[Provided information]

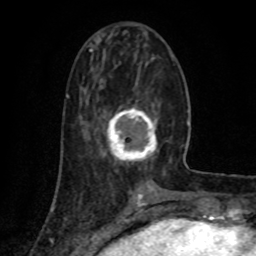
Breast MRI (dynamic contrast-enhanced), one axial slice. Slice 29 of 80 in the series (ordered by position). Cropped to one breast. Dynamic contrast-enhanced series, time point 2 of 8 at this slice position (early post-contrast). 1.5 T. TE 4.2 ms, TR 7 ms. 2 mm slice thickness. 256 × 256 image matrix, field of view 155 × 155 mm. Female patient.
Structures marked on this image (semi-automatically segmented with operator editing):
- enhancing-tissue mask used for the functional tumour volume (all voxels passing the contrast-enhancement thresholds inside the analysis volume; usually the tumour): bounding box <107,107,158,162> (left, top, right, bottom; pixels)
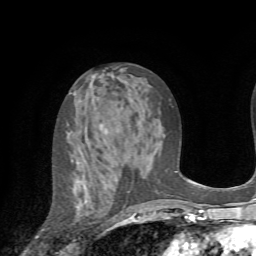
Breast MRI (dynamic contrast-enhanced), one axial slice; cropped to one breast; dynamic contrast-enhanced series, time point 2 of 7 at this slice position (early post-contrast); 1.5 T; TE 4.2 ms, TR 8.7 ms; 256 × 256 image matrix, field of view 180 × 180 mm. Female patient.
Structures marked on this image (semi-automatic segmentation, software-assisted and operator-edited):
- enhancing-tissue mask used for the functional tumour volume (all voxels passing the contrast-enhancement thresholds inside the analysis volume; usually the tumour): bounding box (x1, y1, x2, y2) in pixels: (71, 159, 125, 216)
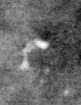
Crop from a digitized film mammogram around one marked abnormality; right breast; MLO view.
Marked abnormality: calcifications, morphology pleomorphic, distribution clustered; BI-RADS assessment category 4; subtlety rating 4 on a 1 (subtle) to 5 (obvious) scale; pathology result (as recorded, not read from the image): malignant.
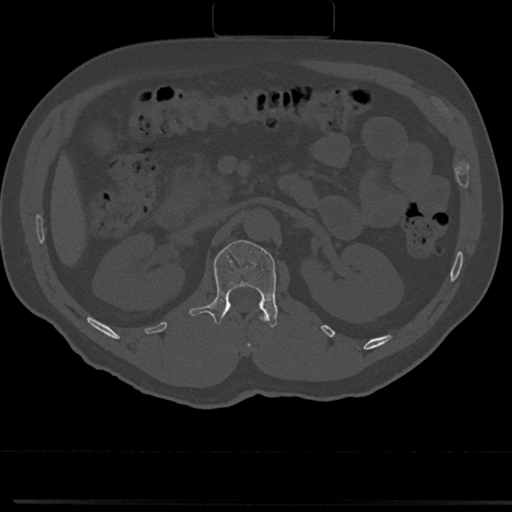
CT including the spine, one axial slice; position 95 of 817 along the scan axis; reconstruction kernel Br40s/3; bone window (W 1800 / L 400 HU); 0.5 mm slice thickness; 512 × 512 image matrix. Male patient, age 61 years. From the clinical record (not read from this slice): primary cancer: prostate.
Annotated regions visible in this slice (semi-automatic segmentation, software-assisted and operator-edited):
- L1 vertebra: bounding box <191,240,279,327> (left, top, right, bottom; pixels)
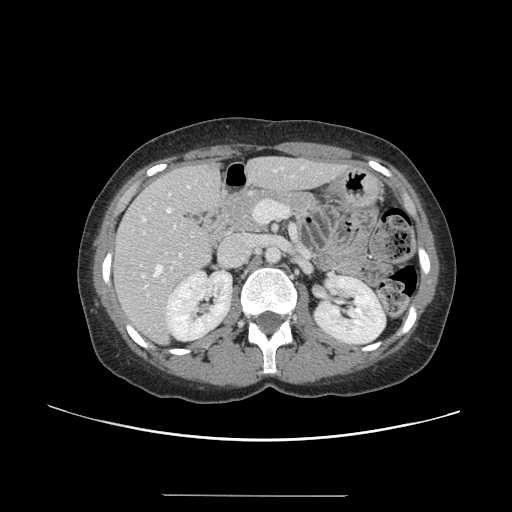
Contrast-enhanced abdominal CT, one axial slice. Position 70 of 144 along the scan axis. 120 kVp. Intravenous contrast given. Soft-tissue window (W 400 / L 40 HU). 2.5 mm slice thickness. 512 × 512 image matrix, field of view 380 × 380 mm. From the clinical record (not read from this slice): patient: female, age 61 years at operation; diagnosis: colorectal cancer liver metastases, imaged before liver resection; multiple liver metastases: yes; largest metastasis: 1.1 cm; disease in both lobes: no.
Annotated regions visible in this slice (outlined manually by an expert reader):
- hepatic veins: bounding box <142,170,276,277> (left, top, right, bottom; pixels)
- liver: <115,159,339,342>
- planned liver remnant (the part of the liver to remain after resection): <115,159,323,303>
- portal vein (with intrahepatic branches): <140,200,289,296>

[/Provided information]

Taking the line that contains "- hepatic veins: bounding" as the first and the last line of the material as the final one, transcribe that span exactly and include nothing else.

- hepatic veins: bounding box <142,170,276,277> (left, top, right, bottom; pixels)
- liver: <115,159,339,342>
- planned liver remnant (the part of the liver to remain after resection): <115,159,323,303>
- portal vein (with intrahepatic branches): <140,200,289,296>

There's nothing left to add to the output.